### Source document

One of the biggest lessons I had to learn when working with musicians is that it really is all about the musician- the audiologist is just along for the ride.
This may seem obvious, but it’s not.
I have been working with people in the performing arts since about the mid-1980s, and while you can get a feeling of being special, that should be where it stops. It’s easy to feel “special” when you get to go where the public can only dream of- the “green room” where the musicians hang out before a concert, or when you are given the special code name (and room number) of a famous musician who is hiding out at a local hotel under a pseudonym. It’s easy to be caught up in the glamour.
And when the media come knocking on your office door wanting a story about hearing loss and musicians, again, it’s not about our work- it’s about the musician. And that’s the way it should be. Audiologists who work with performing artists are there to keep them healthy. To do what is necessary to ensure that they can still hear and play their music in 30 years.
When dealing with the media I have found that it’s best to have a go-to-musician: A musician who is accessible and who doesn’t mind talking about their “problems”. Virtually all professional musicians have tinnitus and virtually all of them have some hearing loss in the 3000-6000 Hz region. This should be neither a badge of honor for the musician nor something to be ashamed of. It is, however, something that should be shared with the world.
I can recall countless media interviews where I played the “professional audiologist” and warned against the evils of loud music. They were all nice stories, but not they generated not one bit of interest. I can also recall when I started to let down my hair (when I had more hair). Statements such as “It’s OK to listen to your favorite song on your MP3 player so turn up the volume and enjoy it- just turn it down to a more reasonable level after” were always received with a much more positive response.
Understanding your audience is paramount when talking about those in the performing arts. Statements that are unsustainable given the life and behaviors of many professional musicians such as “don’t do this”, or “don’t do that” will simply be ignored. You need to start the education of the potential for hearing loss with a soft sell, and then work up to the reality of the fragility of the hearing mechanism.
Ask a musician to give his or her perspective and comments along with yours. Sharing the “limelight” may not be easy, and frequently the audiologist will take a second seat, but the message will come out louder and clearer. I can talk about tinnitus all day long and the message may not get through. But if Pete Townsend of the Who (pronounced “Whom” in Canada) talks about his tinnitus, the media and world will be spell bound.
I recently gave a talk at the National Youth Orchestra of Canada summer camp where many of our future professional classical musicians receive training. After spouting off about hearing loss prevention and talking about stress–a negative orientation to the music means that it is more damaging–one of the music instructors piped up and said that he personally had to quit his orchestra because of the stress and hazing he had been subject to in his musical career. This 20-second impromptu talk by a musician was infinitely more important than what I had to say or what I could have said in 20 minutes. It’s not always what you say, but how you say it and who says it.

### Supplied records
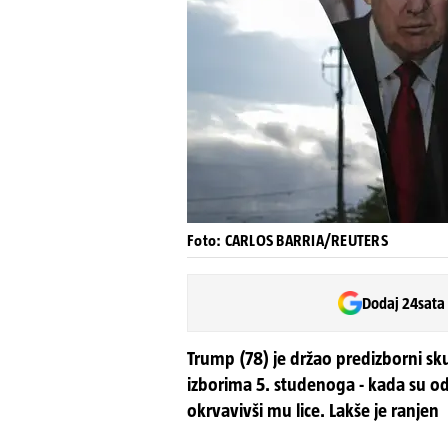
Foto: CARLOS BARRIA/REUTERS
Dodaj 24sata
Trump (78) je držao predizborni sku
izborima 5. studenoga - kada su od
okrvavivši mu lice. Lakše je ranjen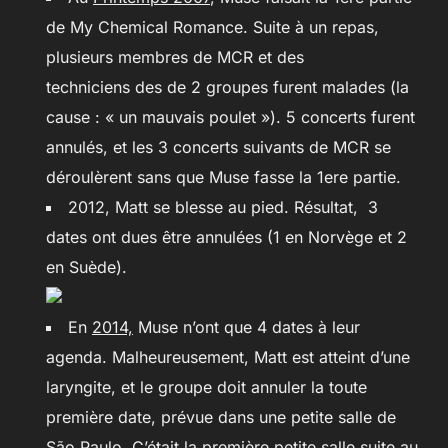
de My Chemical Romance. Suite à un repas,
plusieurs membres de MCR et des
techniciens des de 2 groupes furent malades (la
cause : « un mauvais poulet »). 5 concerts furent
annulés, et les 3 concerts suivants de MCR se
déroulèrent sans que Muse fasse la 1ere partie.
2012, Matt se blesse au pied. Résultat, 3
dates ont dues être annulées (1 en Norvège et 2
en Suède).
En
2014,
Muse n’ont que 4 dates à leur
agenda. Malheureusement, Matt est atteint d’une
laryngite, et le groupe doit annuler la toute
première date, prévue dans une petite salle de
São Paulo. C’était la première petite salle suite au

### Problem description
Continue the piece on audiologists working with musicians, picking up after its final sentence.

### Written response
When it comes to in-ear monitors and hearing aids, we may be the professionals, but it is the musician who will be wearing them… or not. Listen to what the musician is telling us. In my case, it took me years to learn how to listen. It’s a good skill to have and is transferable to domestic relationships, I have been told.
Here are a few “media hooks” that have worked over the years: “There is nothing wrong with loud music… just in moderation”; “Turn up the volume and enjoy it… just turn it down after your favorite song is over”; “Musicians are great at discerning differences in frequency, but are lousy at loudness- a telephone dial tone is 85 decibels (so is a toilet flushing with your head in the bowl) and this damaging level sure doesn’t sound loud to me.”
It’s OK to play second fiddle in some situations. We all have enough ego to spare, but it shouldn’t be spent on musicians. We’re there to help them, not the other way around.
Enough of this tirade …. before I start to lose the interest of my colleagues!
Oh,… One more thing. As you read this, there is a wonderful conference going on in Snowmass, Colorado called the Performing Arts Medical Association (PAMA). I have been a member for years, and through their PAMA-Forte endeavor this group is pushing the fact that we are there to help musicians and not the other way around. Having said this, it is also incumbent on musicians to get involved in their own well-being, and this should be encouraged as much as we encourage musicians to wear hearing protection.
The PAMA website is www.artsmed.org and the guy on the front page is Dr. John Chong, who is the medical director of the Musicians’ Clinics of Canada (www.musiciansclinics.com) as well as the current president of PAMA. The artsmed.org website is full of valuable information and has some really neat podcasts.
PAMA is a wonderful organization to join and the PAMA-Forte movement that John talks about in his home page podcast says it all. It is the coordinated effort of health care professionals and musicians that will allow musicians to remain healthy.